■ AIM OF THE TASK
Every entry in the data that follows should come back exactly, pictures aside.

■ DATA SHOWN
------------------------

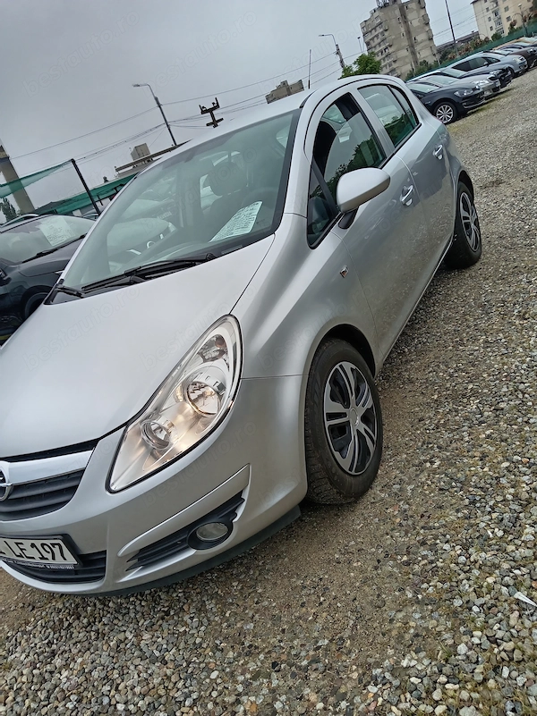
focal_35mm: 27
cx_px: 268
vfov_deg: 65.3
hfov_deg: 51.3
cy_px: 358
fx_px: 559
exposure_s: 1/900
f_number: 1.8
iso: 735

------------------------

■ EXERCISE SOLUTION
focal_35mm: 27
cx_px: 268
vfov_deg: 65.3
hfov_deg: 51.3
cy_px: 358
fx_px: 559
exposure_s: 1/900
f_number: 1.8
iso: 735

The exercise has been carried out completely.